Oxford has promised to help “expedite the application process” of ten scholarship students from the Prince Sultan University (PSU) over 25 years, and identify suitable colleges for them.
“Expedite the application process”? I assume this does not just refer to a more efficient filing system.
The arrangement has infuriated senior academics who are concerned that it will blur fundraising and academic objectives at the university.
In a memorandum of understanding, Oxford thanks Prince Sultan Bin Abdul Aziz al-Saud for his “munificant benefaction to the Ashmolean museum (at Oxford)” in support of its Islamic gallery and the scholarships in the Prince’s name.
“Munificent”, surely? I hope this is a misprint in The Times, otherwise it would seem standards at Oxford are dropping already in the interests of “diversity”. And what is a “memorandum of understanding”? It sounds like mutual back-scratching to me. Oxford has to understand that Saudi students will have a different understanding of academic subjects from that of other students. Oxford must be understanding about this, and understands that more funds will be forthcoming as a reward for being so understanding.
Oxford has academic arrangements with other international universities, but critics point out that they are largely arranged between individual colleges and leading institutions, such as the Ivy League universities in America.
PSU was established in 1999 and offers degrees including computer science, information systems, accounting and marketing, largely for men.

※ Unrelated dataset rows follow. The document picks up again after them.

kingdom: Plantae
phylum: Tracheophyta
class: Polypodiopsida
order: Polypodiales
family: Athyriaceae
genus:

In other words, PSU is a glorified technical college, like the “Universities” of Luton and Bolton. I am not qualified to comment on degrees in computer science or information systems. Regarding accountancy, however, this is not a fit subject for an academic degree. Professional accountancy examinations, by which I mean those of the Chartered bodies, are extremely difficult and rigorous. However, graduates in accountancy who train for these examinations score no better in them than those who have a degree in another subject, even English or History. Accountancy degrees teach subjects like “the philosophy of the balance sheet”. The balance sheet does not need a philosophy; it is a useful tool. As for marketing, this is a skill I admire, but it is a skill. It is not an academic discipline at all, whether studied for a degree or for a professional qualification. Marketing, in this sense, is an arbitrary collection of spurious theories, couched in impenetrable – because meaningless – jargon. Alan Sugar in his prime could have sold ice to the Eskimos. Did he need to know about the “five p’s” – product, price, place, promotion and people? Five p’s that could easily be four p’s, or six p’s, or five t’s? No, Oxford should not “expedite” entry for these students.
Nicholas Bamforth, a don at Queen’s College, said that the deal showed a need for scrutiny of the university council.
“I’m surprised the university did a deal with such a new institution that doesn’t admit women to do the same range of degrees as men,” he added.
He should be disappointed, certainly, but not surprised.